In fact as a more general rule I would say that when people try to explain something, it is lazy, almost always confusing -- and usually an indication of the writer's own ignorance -- when said explanation resorts to contrived scenarios or analogies.

It's like if the UPS shipper had to deliver an elephant and twelve penguins, one of which suffered from gastroenteritis. By driving the truck using the hybrid energy recovery system, just how much conflict-gas that was fueled by the death of thousands of soldiers would a Catholic priest yield?

raphaelb · on Sept 30, 2010

This makes sense to me than the article did and I had no prior understanding of it, though some people might also like real world examples.

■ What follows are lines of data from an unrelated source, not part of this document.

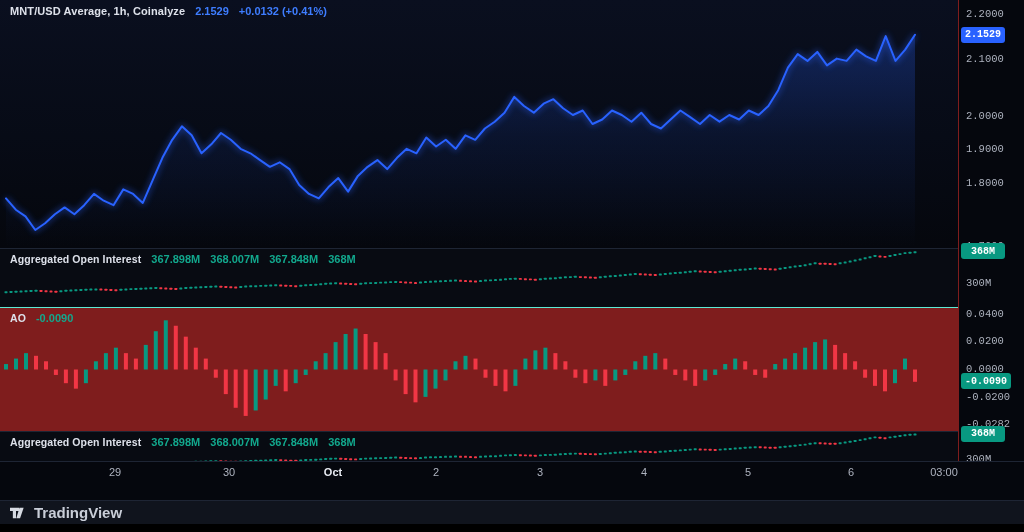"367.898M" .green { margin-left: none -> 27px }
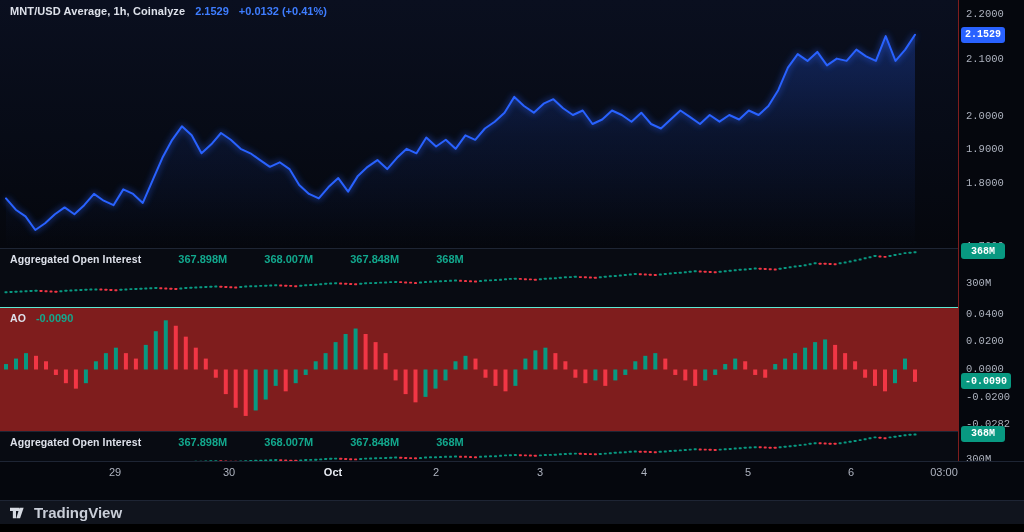"30" span.time-label { text: 30 -> 40 }
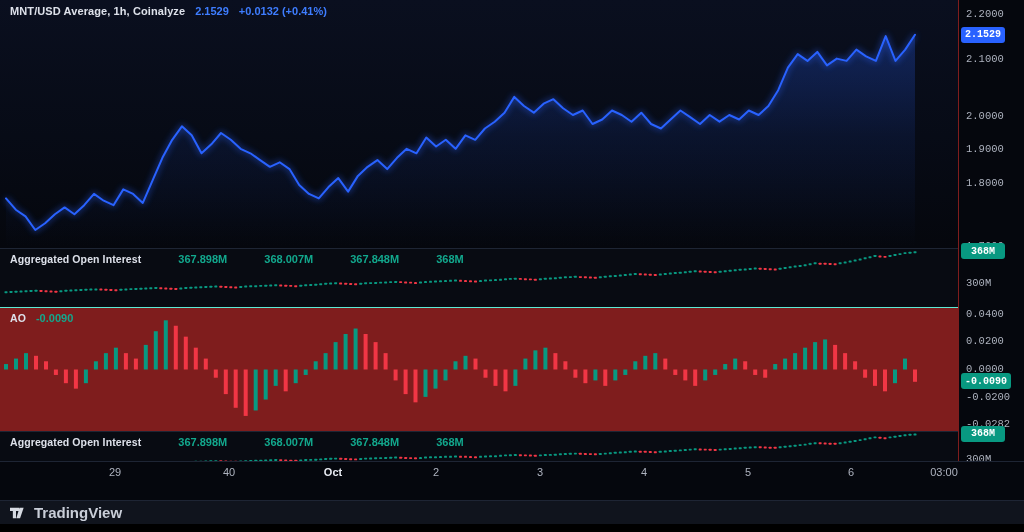"TradingView" .brand { font-size: 15px -> 12px }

I feel like seeing the essential (as you've done) and then finding examples that are specific implementations is how I learn best.

nadam · on Sept 30, 2010

Not only is the algorithm described in the article complex for the simple task, but it is also incorrect. It has a single bottleneck: the grouper. It is interesting that I've been downmodded for providing a simpler but correct algorithm. (I don't know too much about MapReduce (almost nothing), but I like designing distributed algorithms for fun.)

jbooth · on Sept 30, 2010

He did a decent job of explaining how the different parts of the process relate to each other when it comes to the real world situation of parallelizing MR. The shuffle (grouper) actually happens per reducer in many implementations using hash-bucketed outputs from the mappers, but that's an optimization.